The good, the bad, and the dummies

It's been a long time since I've posted. I kinda wish I had kept up this blog the last few years, but I didn't. Sometimes, when you start a blog and you call it something about dummies, you still check yourself before you post how stupid you are. Go figure.

I had lots of dreams coming into marriage that have come true in ways I never could have predicted. There are other dreams I'm waiting for, some more patiently than others. I've heard that expectation is dangerous in relationships, but I have found with doorway man, the opposite is true. I feel like it has everything to do with how expectations are both communicated by the expector and received and processed by the expectee. That's probably not a word. There have been times I felt like I watched the death rattle of my dreams and heard the flatline as I turned my head in disappointment. Then a few months later, where my tears watered the scorched earth in the place my bitterness and anger was released, there have been harvests of unexpected wild fruit. I'm not really sure why it has to come that way in my marriage, but that's what it's been.

"Trust me. Watch and see what I will do." Those words ring over and over in my marriage. These words were what I now understand were the promise God made to me 3 and a half years ago when I looked at brokenness and wanted to turn away. This is so strange, because in my years of "active ministry" I prayed so many times for God to let me be involved in seeing other people healed.
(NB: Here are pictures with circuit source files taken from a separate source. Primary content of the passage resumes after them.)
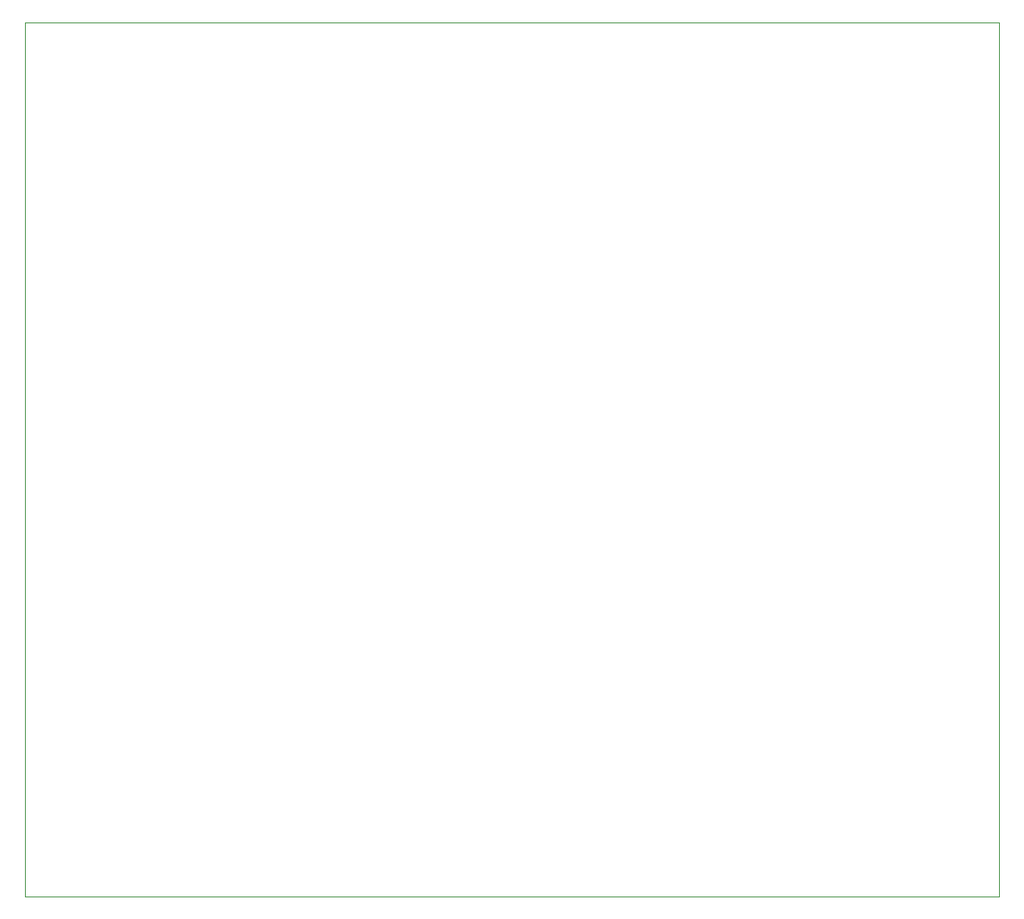
<source format=gbr>
%TF.GenerationSoftware,KiCad,Pcbnew,(7.0.0)*%
%TF.CreationDate,2023-08-25T09:59:11+02:00*%
%TF.ProjectId,JIG SWITCH,4a494720-5357-4495-9443-482e6b696361,rev?*%
%TF.SameCoordinates,Original*%
%TF.FileFunction,Profile,NP*%
%FSLAX46Y46*%
G04 Gerber Fmt 4.6, Leading zero omitted, Abs format (unit mm)*
G04 Created by KiCad (PCBNEW (7.0.0)) date 2023-08-25 09:59:11*
%MOMM*%
%LPD*%
G01*
G04 APERTURE LIST*
%TA.AperFunction,Profile*%
%ADD10C,0.100000*%
%TD*%
G04 APERTURE END LIST*
D10*
X31060000Y-29900000D02*
X130120000Y-29900000D01*
X130120000Y-29900000D02*
X130120000Y-118800000D01*
X130120000Y-118800000D02*
X31060000Y-118800000D01*
X31060000Y-118800000D02*
X31060000Y-29900000D01*
M02*

</source>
I almost missed the biggest opportunity of my life to do just that.

I've watched a man who was stripped of his purpose and his potential be raised up and be given a holy pride and a hunger for growth. I've seen my faith that was wavering restored as the hands of God have built a man in front of my eyes. I've had a front row seat to the greatest miracle I've ever seen in all my years of following God. I've messed up lots of times in the past few years, and my anger and my fear has not been able to thwart God's plan. Go figure on that.

It's been a rough ride, full of days that I wasn't sure I was strong enough. Full of days I wondered if I was the abuser in my relationship with my husband because of some of the really hard times and not being sure if I was saying the right things or being the wife I am supposed to be.

We've really struggled financially. There have been nights I've laid awake in a panic, not knowing how we would ever make it to payday. So many tears. So much sacrifice.

My health has been bad. We've joked alot about my warrantee, and I've had to remind doorway man that I was an "as is" deal. We discovered a huge piece of the puzzle was a malfunctioning thyroid. Apparently, that can cause chronic fatigue, pain, and infertility. I had no idea.

His parents have been in and out of the hospital with serious health issues.

We weren't making it. I was so angry that things were so hard, and I really, really wanted to blame doorway man.

Then, as I laid down my control of one thing at a time, I began to see the hand of the Lord change things for us.

There is a reason that the first part of breakthrough is the word break.

We are entering a new phase of our lives and our marriage. I'm so hopeful to see what God will do in our home. We're about to close on our first house in a few weeks,  and we're beginning infertility treatment. I'm going to start blogging again. I want this part chronicled. The good, the bad, and the dummies.